DATA »
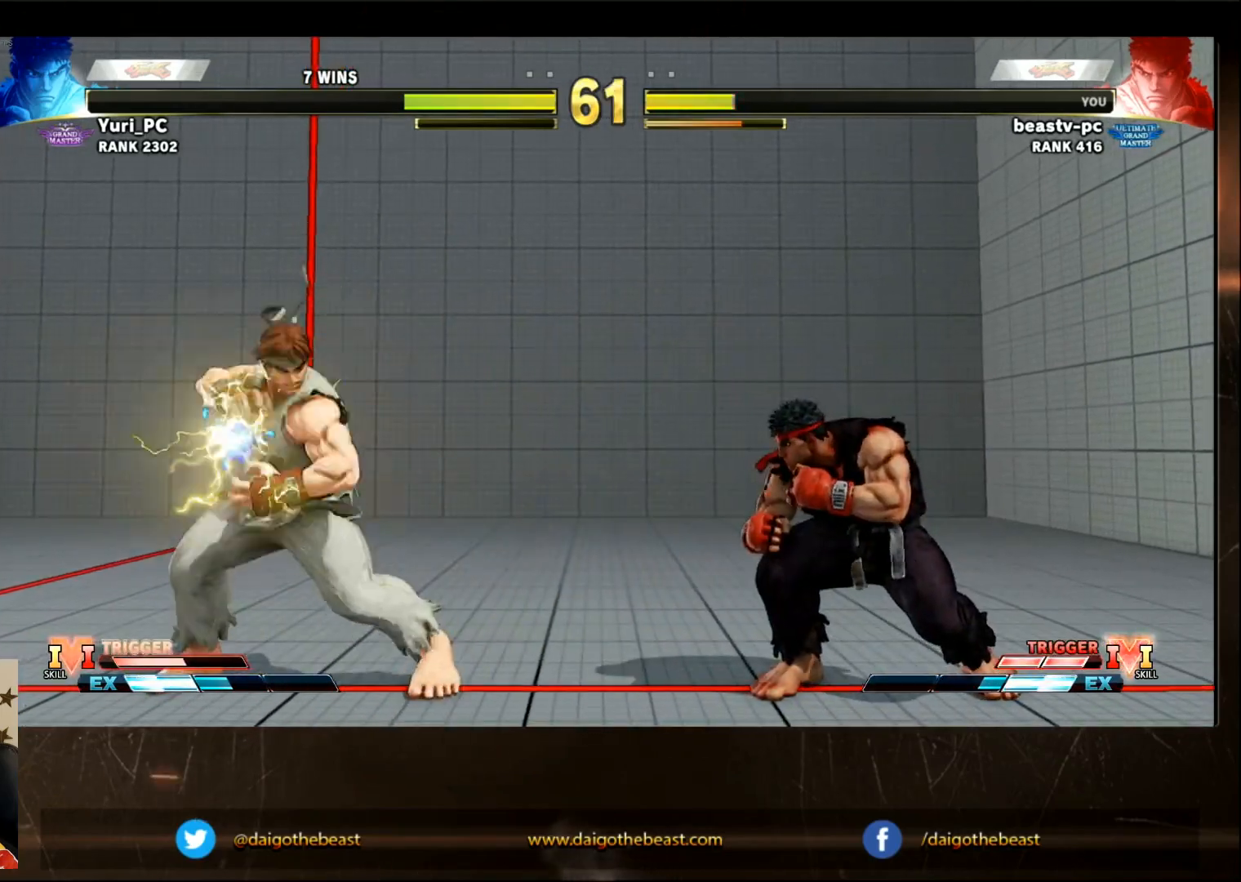
{"dt_ms": 500, "buttons": ["R1"], "left_stick": "left"}
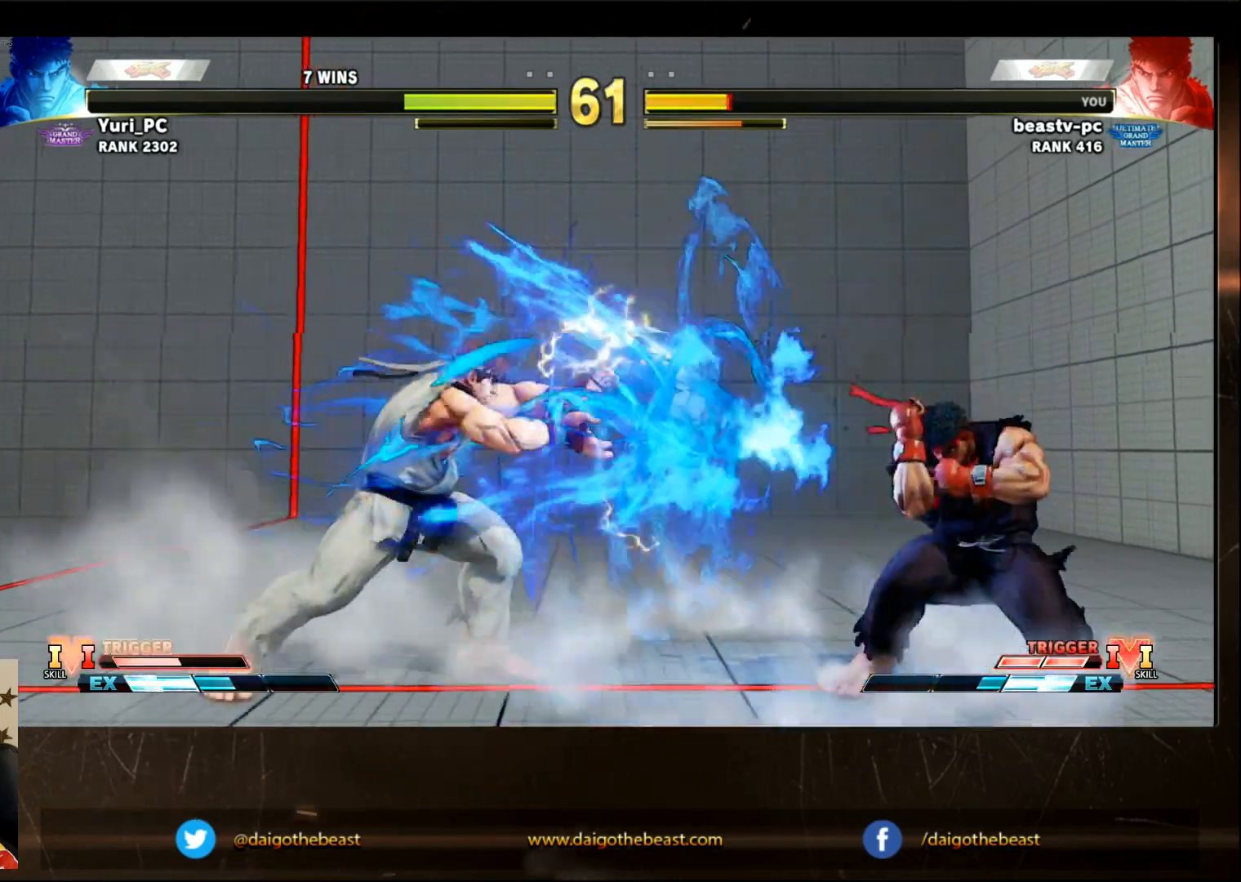
{"dt_ms": 500, "buttons": [], "left_stick": "center", "events": [[67, "R1", "up"], [67, "left_stick", "center"]]}
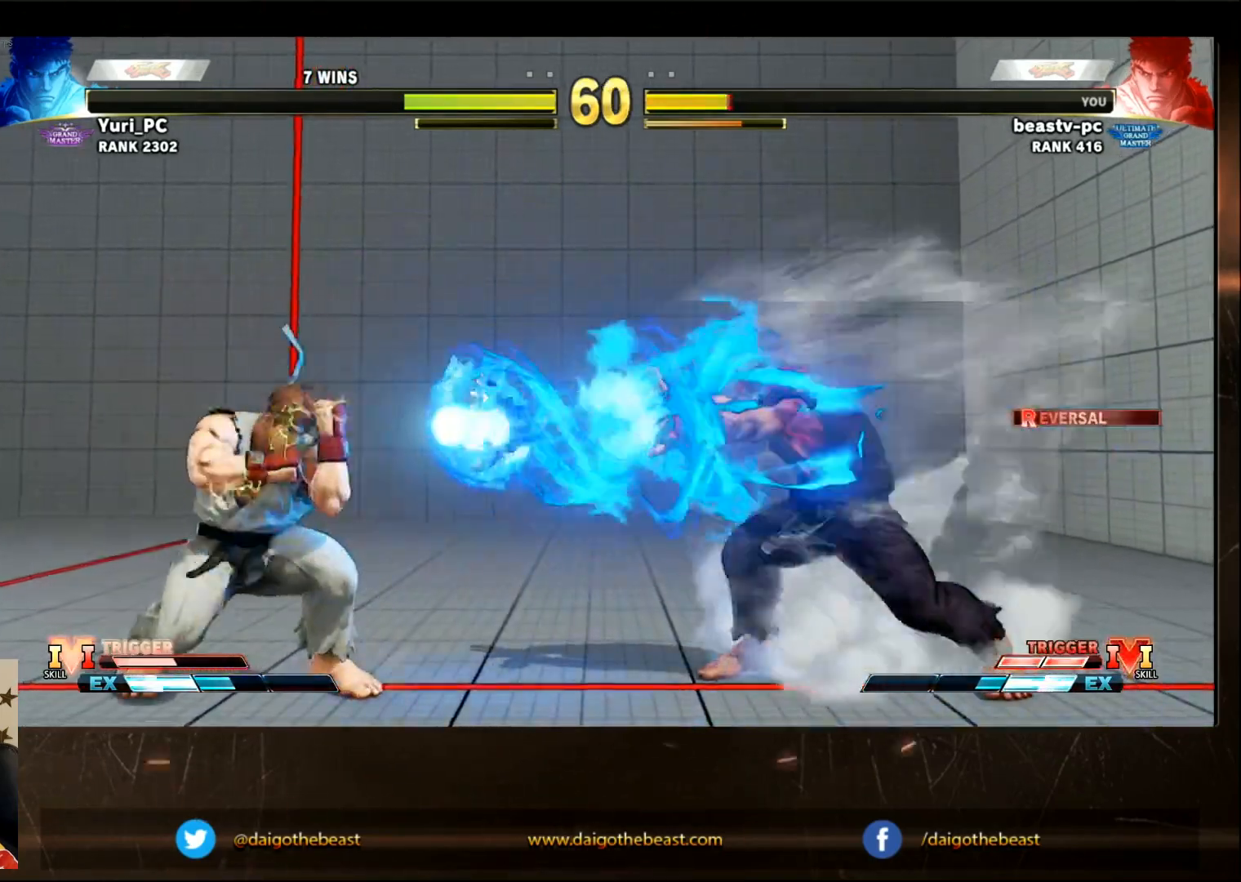
{"dt_ms": 500, "buttons": [], "left_stick": "down-right", "events": [[183, "left_stick", "down"], [233, "left_stick", "down-right"], [283, "SQUARE", "down"], [383, "SQUARE", "up"]]}
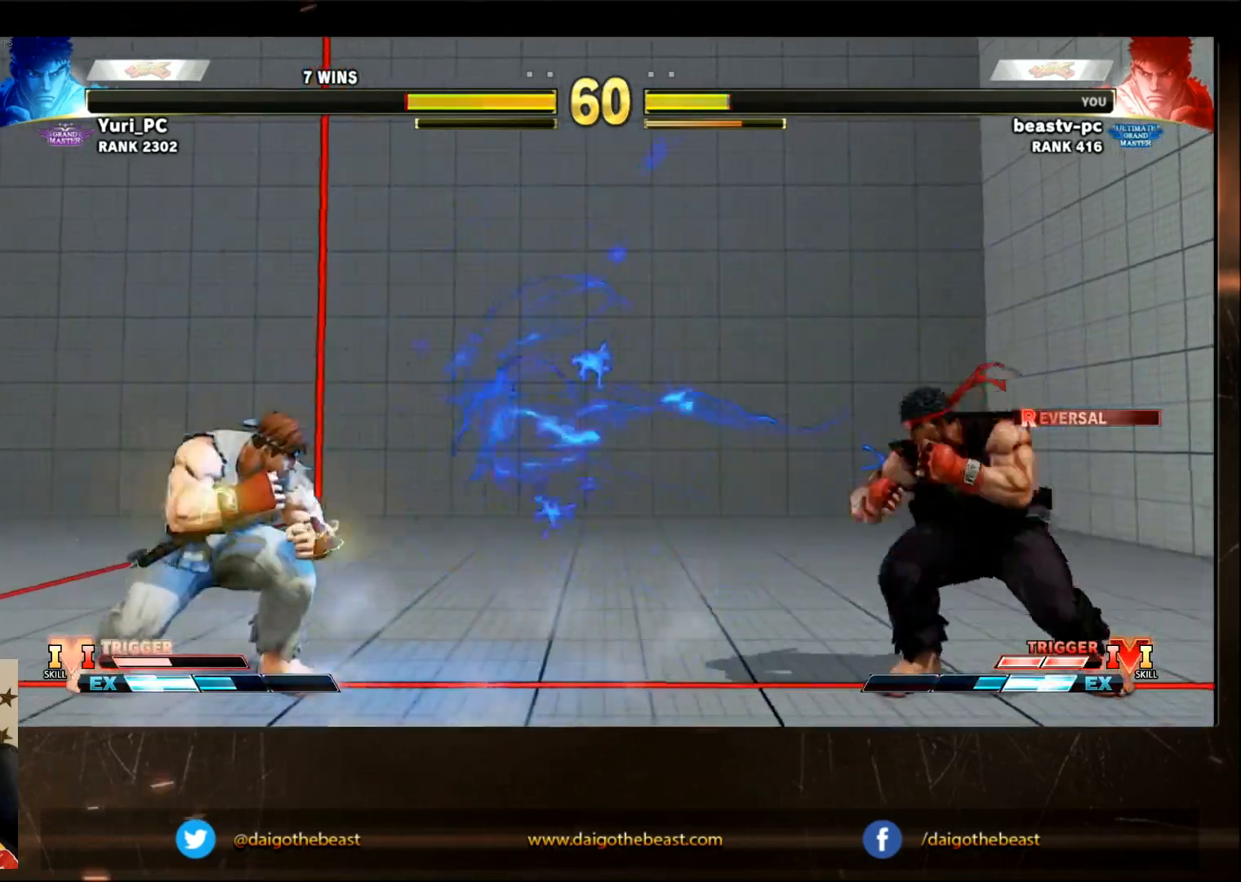
{"dt_ms": 1000, "buttons": [], "left_stick": "center"}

PROBLEM DESCRIPTION »
Omit the pictures and repeat the rest of the listing verbatim.

ANSWER BOX »
{"dt_ms": 500, "buttons": ["R1"], "left_stick": "left"}
{"dt_ms": 500, "buttons": [], "left_stick": "center", "events": [[67, "R1", "up"], [67, "left_stick", "center"]]}
{"dt_ms": 500, "buttons": [], "left_stick": "down-right", "events": [[183, "left_stick", "down"], [233, "left_stick", "down-right"], [283, "SQUARE", "down"], [383, "SQUARE", "up"]]}
{"dt_ms": 1000, "buttons": [], "left_stick": "center"}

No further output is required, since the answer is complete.